[Task data Boundary: Start]

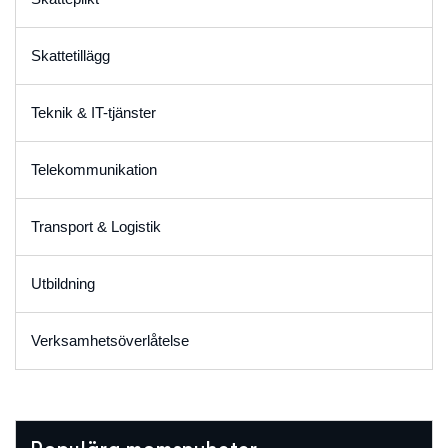
Skattetillägg
Teknik & IT-tjänster
Telekommunikation
Transport & Logistik
Utbildning
Verksamhetsöverlåtelse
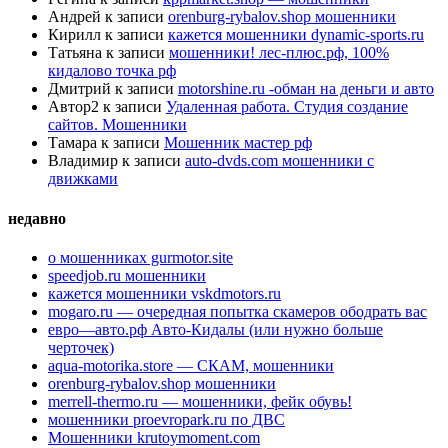
Андрей
к записи
orenburg-rybalov.shop мошенники
Кирилл
к записи
кажется мошенники dynamic-sports.ru
Татьяна
к записи
мошенники! лес-плюс.рф, 100%
кидалово точка рф
Дмитрий
к записи
motorshine.ru -обман на деньги и авто
Автор2
к записи
Удаленная работа. Студия создание
сайтов. Мошенники
Тамара
к записи
Мошенник мастер рф
Владимир
к записи
auto-dvds.com мошенники с
движками
недавно
о мошенниках gurmotor.site
speedjob.ru мошенники
кажется мошенники vskdmotors.ru
mogaro.ru — очередная попытка скамеров ободрать вас
евро—авто.рф Авто-Кидалы (или нужно больше
черточек)
aqua-motorika.store — СКАМ, мошенники
orenburg-rybalov.shop мошенники
merrell-thermo.ru — мошенники, фейк обувь!
мошенники proevropark.ru по ДВС
Мошенники krutoymoment.com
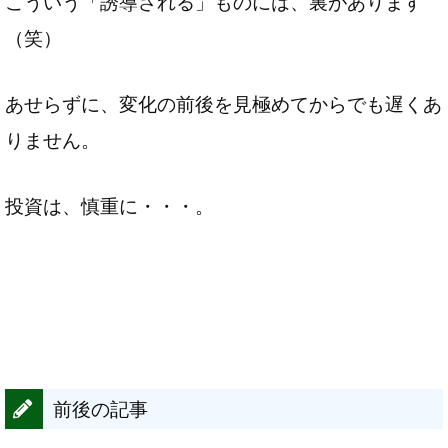
こういう「誘導される」ものには、裏があります
（笑）
あせらずに、変化の前後を見極めてからでも遅くあ
りません。
投資は、慎重に・・・。
前後の記事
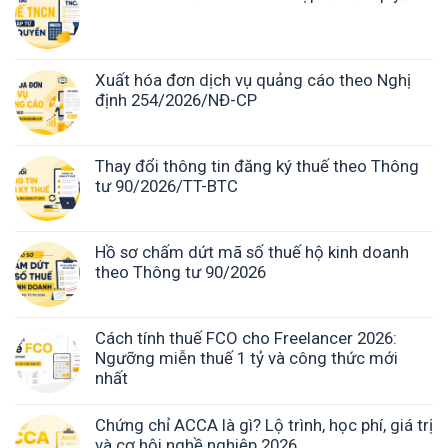
Xuất hóa đơn dịch vụ quảng cáo theo Nghị
định 254/2026/NĐ-CP
Thay đổi thông tin đăng ký thuế theo Thông
tư 90/2026/TT-BTC
Hồ sơ chấm dứt mã số thuế hộ kinh doanh
theo Thông tư 90/2026
Cách tính thuế FCO cho Freelancer 2026:
Ngưỡng miễn thuế 1 tỷ và công thức mới
nhất
Chứng chỉ ACCA là gì? Lộ trình, học phí, giá trị
và cơ hội nghề nghiệp 2026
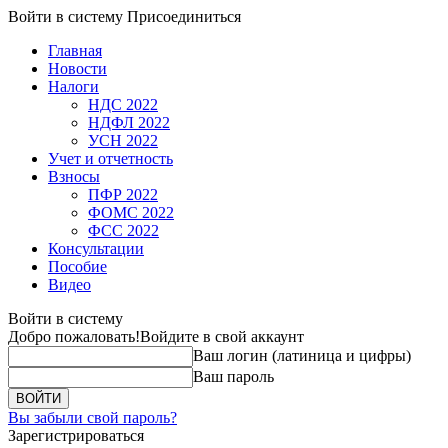
Войти в систему
Присоединиться
Главная
Новости
Налоги
НДС 2022
НДФЛ 2022
УСН 2022
Учет и отчетность
Взносы
ПФР 2022
ФОМС 2022
ФСС 2022
Консультации
Пособие
Видео
Войти в систему
Добро пожаловать!
Войдите в свой аккаунт
Ваш логин (латиница и цифры)
Ваш пароль
Вы забыли свой пароль?
Зарегистрироваться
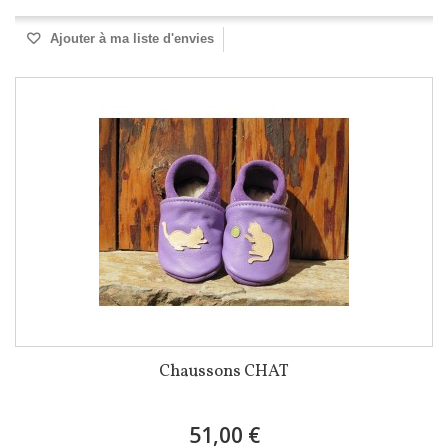
Ajouter à ma liste d'envies
Chaussons CHAT
51,00 €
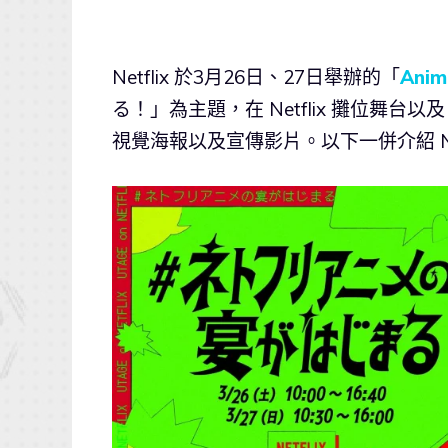
Netflix 於3月26日、27日舉辦的「
Anim
る！」為主題，在 Netflix 攤位舞台以
視覺海報以及宣傳影片。以下一併介紹 Net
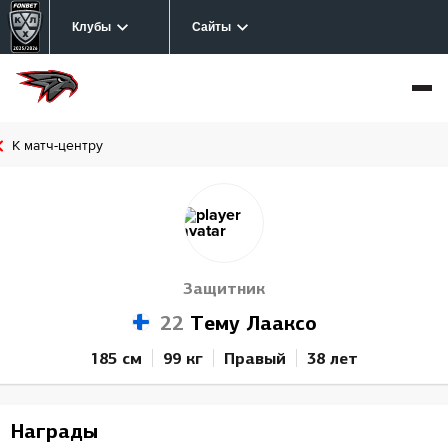
Клубы
Сайты
К матч-центру
Защитник
22
Тему Лааксо
185 см
99 кг
Правый
38 лет
Награды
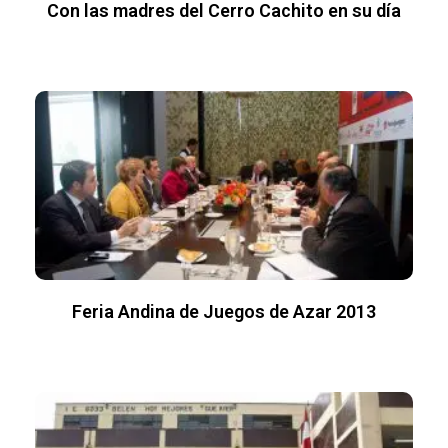
Con las madres del Cerro Cachito en su día
Feria Andina de Juegos de Azar 2013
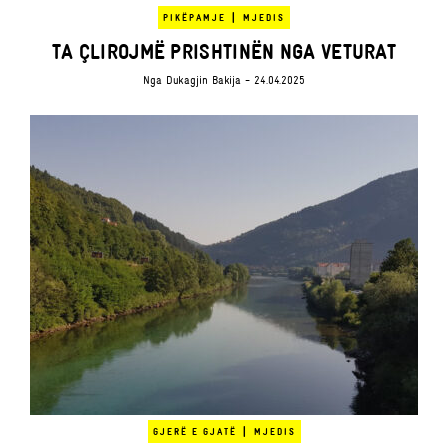
|
PIKËPAMJE
MJEDIS
TA ÇLIROJMË PRISHTINËN NGA VETURAT
Nga
Dukagjin Bakija
- 24.04.2025
|
GJERË E GJATË
MJEDIS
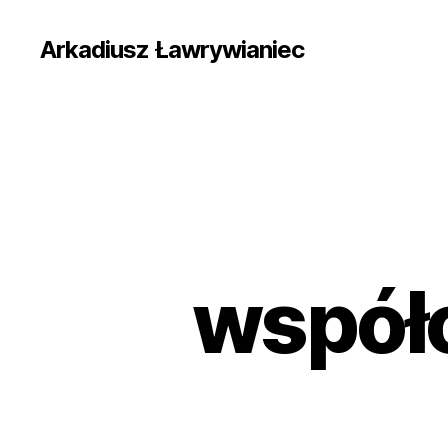
Arkadiusz Ławrywianiec
współ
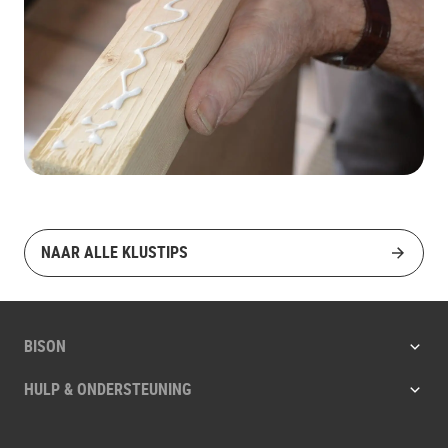
NAAR ALLE KLUSTIPS
BISON
HULP & ONDERSTEUNING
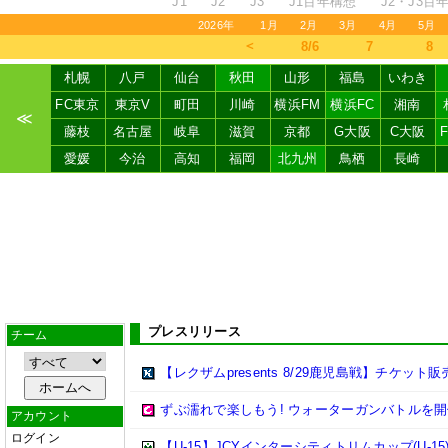
J1
J2
J3
J1百年構想
J2・J3百
2026年
1月
2月
3月
4月
5月
＜
8/6
7
8
札幌
八戸
仙台
秋田
山形
福島
いわき
FC東京
東京V
町田
川崎
横浜FM
横浜FC
湘南
≪
藤枝
名古屋
岐阜
滋賀
京都
G大阪
C大阪
愛媛
今治
高知
福岡
北九州
鳥栖
長崎
プレスリリース
チーム
【レクザムpresents 8/29鹿児島戦】チケット
ずぶ濡れで楽しもう! ウォーターガンバトルを開
アカウント
ログイン
【U-15】JCYインターシティトリムカップ(U-15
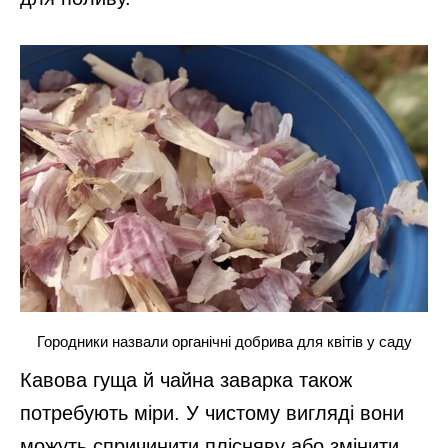
Городники назвали органічні добрива для квітів у саду
Кавова гуща й чайна заварка також
потребують міри. У чистому вигляді вони
можуть спричинити плісняву або змінити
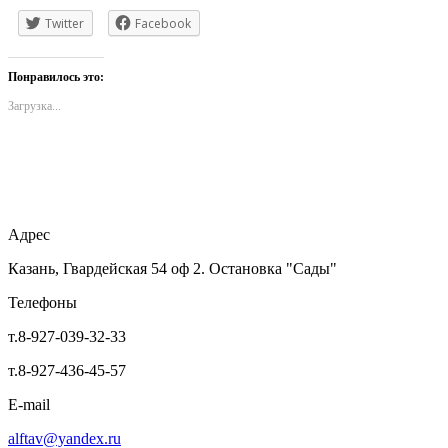
Twitter
Facebook
Понравилось это:
Загрузка...
Адрес
Казань, Гвардейская 54 оф 2. Остановка "Сады"
Телефоны
т.8-927-039-32-33
т.8-927-436-45-57
E-mail
alftav@yandex.ru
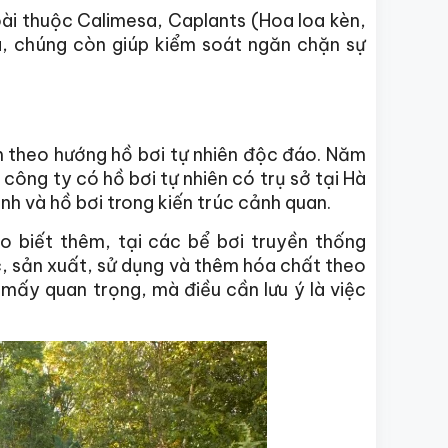
oài thuộc Calimesa, Caplants (Hoa loa kèn,
, chúng còn giúp kiểm soát ngăn chặn sự
m theo hướng hồ bơi tự nhiên độc đáo. Năm
công ty có hồ bơi tự nhiên có trụ sở tại Hà
nh và hồ bơi trong kiến trúc cảnh quan.
o biết thêm, tại các bể bơi truyền thống
, sản xuất, sử dụng và thêm hóa chất theo
 mấy quan trọng, mà điều cần lưu ý là việc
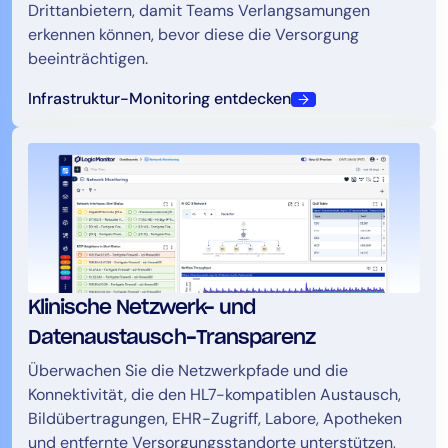
Drittanbietern, damit Teams Verlangsamungen
erkennen können, bevor diese die Versorgung
beeinträchtigen.
Infrastruktur-Monitoring entdecken
Klinische Netzwerk- und
Datenaustausch-Transparenz
Überwachen Sie die Netzwerkpfade und die
Konnektivität, die den HL7-kompatiblen Austausch,
Bildübertragungen, EHR-Zugriff, Labore, Apotheken
und entfernte Versorgungsstandorte unterstützen,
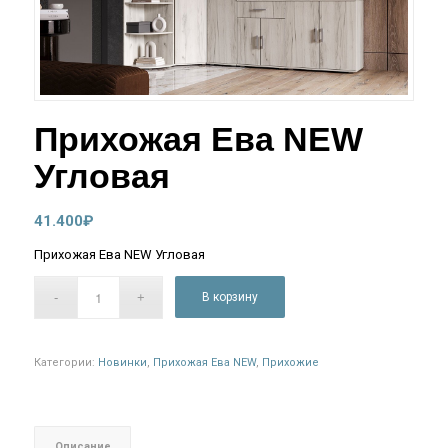
Прихожая Ева NEW
Угловая
41.400
₽
Прихожая Ева NEW Угловая
В корзину
Категории:
Новинки
,
Прихожая Ева NEW
,
Прихожие
Описание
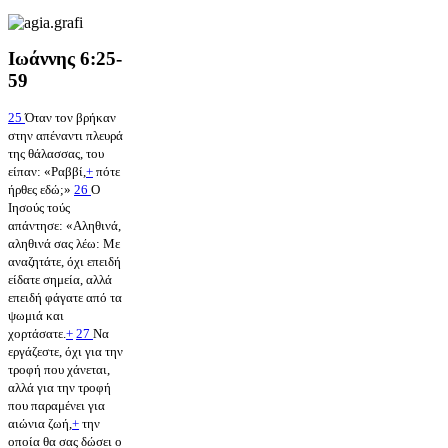
Ιωάννης 6:25-
59
25
Όταν τον βρήκαν
στην απέναντι πλευρά
της θάλασσας, του
είπαν: «Ραββί,
+
πότε
ήρθες εδώ;»
26
Ο
Ιησούς τούς
απάντησε: «Αληθινά,
αληθινά σας λέω: Με
αναζητάτε, όχι επειδή
είδατε σημεία, αλλά
επειδή φάγατε από τα
ψωμιά και
χορτάσατε.
+
27
Να
εργάζεστε, όχι για την
τροφή που χάνεται,
αλλά για την τροφή
που παραμένει για
αιώνια ζωή,
+
την
οποία θα σας δώσει ο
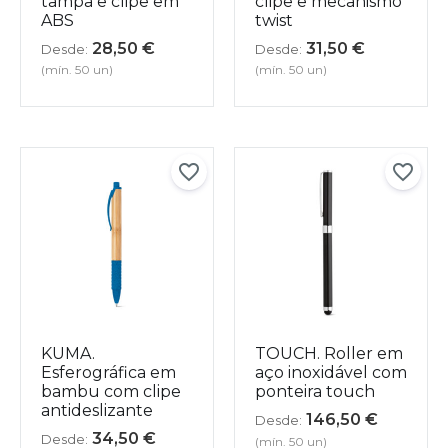
tampa e clipe em
clipe e mecanismo
ABS
twist
28,50
€
31,50
€
Desde:
Desde:
(mín. 50 un)
(mín. 50 un)
KUMA.
TOUCH. Roller em
Esferográfica em
aço inoxidável com
bambu com clipe
ponteira touch
antideslizante
146,50
€
Desde:
34,50
€
Desde:
(mín. 50 un)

[Task data Boundary: End]

Render every line of text in the listing above as a single numbered list, omitting blank lines and excluding the picture markers.

1. Skattetillägg
2. Teknik & IT-tjänster
3. Telekommunikation
4. Transport & Logistik
5. Utbildning
6. Verksamhetsöverlåtelse
7. Андрей
8. к записи
9. orenburg-rybalov.shop мошенники
10. Кирилл
11. к записи
12. кажется мошенники dynamic-sports.ru
13. Татьяна
14. к записи
15. мошенники! лес-плюс.рф, 100%
16. кидалово точка рф
17. Дмитрий
18. к записи
19. motorshine.ru -обман на деньги и авто
20. Автор2
21. к записи
22. Удаленная работа. Студия создание
23. сайтов. Мошенники
24. Тамара
25. к записи
26. Мошенник мастер рф
27. Владимир
28. к записи
29. auto-dvds.com мошенники с
30. движками
31. недавно
32. о мошенниках gurmotor.site
33. speedjob.ru мошенники
34. кажется мошенники vskdmotors.ru
35. mogaro.ru — очередная попытка скамеров ободрать вас
36. евро—авто.рф Авто-Кидалы (или нужно больше
37. черточек)
38. aqua-motorika.store — СКАМ, мошенники
39. orenburg-rybalov.shop мошенники
40. merrell-thermo.ru — мошенники, фейк обувь!
41. мошенники proevropark.ru по ДВС
42. Мошенники krutoymoment.com
43. こういう「誘導される」ものには、裏があります
44. （笑）
45. あせらずに、変化の前後を見極めてからでも遅くあ
46. りません。
47. 投資は、慎重に・・・。
48. 前後の記事
49. Xuất hóa đơn dịch vụ quảng cáo theo Nghị
50. định 254/2026/NĐ-CP
51. Thay đổi thông tin đăng ký thuế theo Thông
52. tư 90/2026/TT-BTC
53. Hồ sơ chấm dứt mã số thuế hộ kinh doanh
54. theo Thông tư 90/2026
55. Cách tính thuế FCO cho Freelancer 2026:
56. Ngưỡng miễn thuế 1 tỷ và công thức mới
57. nhất
58. Chứng chỉ ACCA là gì? Lộ trình, học phí, giá trị
59. và cơ hội nghề nghiệp 2026
60. Войти в систему
61. Присоединиться
62. Главная
63. Новости
64. Налоги
65. НДС 2022
66. НДФЛ 2022
67. УСН 2022
68. Учет и отчетность
69. Взносы
70. ПФР 2022
71. ФОМС 2022
72. ФСС 2022
73. Консультации
74. Пособие
75. Видео
76. Войти в систему
77. Добро пожаловать!
78. Войдите в свой аккаунт
79. Ваш логин (латиница и цифры)
80. Ваш пароль
81. Вы забыли свой пароль?
82. Зарегистрироваться
83. Ajouter à ma liste d'envies
84. Chaussons CHAT
85. 51,00 €
86. Netflix 於3月26日、27日舉辦的「
87. Anim
88. る！」為主題，在 Netflix 攤位舞台以
89. 視覺海報以及宣傳影片。以下一併介紹 Net
90. Клубы
91. Сайты
92. К матч-центру
93. Защитник
94. 22
95. Тему Лааксо
96. 185 см
97. 99 кг
98. Правый
99. 38 лет
100. Награды
101. Con las madres del Cerro Cachito en su día
102. Feria Andina de Juegos de Azar 2013
103. |
104. PIKËPAMJE
105. MJEDIS
106. TA ÇLIROJMË PRISHTINËN NGA VETURAT
107. Nga
108. Dukagjin Bakija
109. - 24.04.2025
110. |
111. GJERË E GJATË
112. MJEDIS
113. Arkadiusz Ławrywianiec
114. współ
115. NAAR ALLE KLUSTIPS
116. BISON
117. HULP & ONDERSTEUNING
118. J1
119. J2
120. J3
121. J1百年構想
122. J2・J3百
123. 2026年
124. 1月
125. 2月
126. 3月
127. 4月
128. 5月
129. ＜
130. 8/6
131. 7
132. 8
133. 札幌
134. 八戸
135. 仙台
136. 秋田
137. 山形
138. 福島
139. いわき
140. FC東京
141. 東京V
142. 町田
143. 川崎
144. 横浜FM
145. 横浜FC
146. 湘南
147. ≪
148. 藤枝
149. 名古屋
150. 岐阜
151. 滋賀
152. 京都
153. G大阪
154. C大阪
155. 愛媛
156. 今治
157. 高知
158. 福岡
159. 北九州
160. 鳥栖
161. 長崎
162. プレスリリース
163. チーム
164. 【レクザムpresents 8/29鹿児島戦】チケット
165. ずぶ濡れで楽しもう! ウォーターガンバトルを開
166. アカウント
167. ログイン
168. 【U-15】JCYインターシティトリムカップ(U-15
169. Городники назвали органічні добрива для квітів у саду
170. Кавова гуща й чайна заварка також
171. потребують міри. У чистому вигляді вони
172. можуть спричинити плісняву або змінити
173. Twitter
174. Facebook
175. Понравилось это:
176. Загрузка...
177. Адрес
178. Казань, Гвардейская 54 оф 2. Остановка "Сады"
179. Телефоны
180. т.8-927-039-32-33
181. т.8-927-436-45-57
182. E-mail
183. alftav@yandex.ru
184. oài thuộc Calimesa, Caplants (Hoa loa kèn,
185. , chúng còn giúp kiểm soát ngăn chặn sự
186. m theo hướng hồ bơi tự nhiên độc đáo. Năm
187. công ty có hồ bơi tự nhiên có trụ sở tại Hà
188. nh và hồ bơi trong kiến trúc cảnh quan.
189. o biết thêm, tại các bể bơi truyền thống
190. , sản xuất, sử dụng và thêm hóa chất theo
191.  mấy quan trọng, mà điều cần lưu ý là việc
192. Drittanbietern, damit Teams Verlangsamungen
193. erkennen können, bevor diese die Versorgung
194. beeinträchtigen.
195. Infrastruktur-Monitoring entdecken
196. Klinische Netzwerk- und
197. Datenaustausch-Transparenz
198. Überwachen Sie die Netzwerkpfade und die
199. Konnektivität, die den HL7-kompatiblen Austausch,
200. Bildübertragungen, EHR-Zugriff, Labore, Apotheken
201. und entfernte Versorgungsstandorte unterstützen,
202. Прихожая Ева NEW
203. Угловая
204. 41.400
205. ₽
206. Прихожая Ева NEW Угловая
207. В корзину
208. Категории:
209. Новинки
210. ,
211. Прихожая Ева NEW
212. ,
213. Прихожие
214. Описание
215. Ιωάννης 6:25-
216. 59
217. 25
218. Όταν τον βρήκαν
219. στην απέναντι πλευρά
220. της θάλασσας, του
221. είπαν: «Ραββί,
222. +
223. πότε
224. ήρθες εδώ;»
225. 26
226. Ο
227. Ιησούς τούς
228. απάντησε: «Αληθινά,
229. αληθινά σας λέω: Με
230. αναζητάτε, όχι επειδή
231. είδατε σημεία, αλλά
232. επειδή φάγατε από τα
233. ψωμιά και
234. χορτάσατε.
235. +
236. 27
237. Να
238. εργάζεστε, όχι για την
239. τροφή που χάνεται,
240. αλλά για την τροφή
241. που παραμένει για
242. αιώνια ζωή,
243. +
244. την
245. οποία θα σας δώσει ο
246. tampa e clipe em
247. clipe e mecanismo
248. ABS
249. twist
250. 28,50
251. €
252. 31,50
253. €
254. Desde:
255. Desde:
256. (mín. 50 un)
257. (mín. 50 un)
258. KUMA.
259. TOUCH. Roller em
260. Esferográfica em
261. aço inoxidável com
262. bambu com clipe
263. ponteira touch
264. antideslizante
265. 146,50
266. €
267. Desde:
268. 34,50
269. €
270. Desde:
271. (mín. 50 un)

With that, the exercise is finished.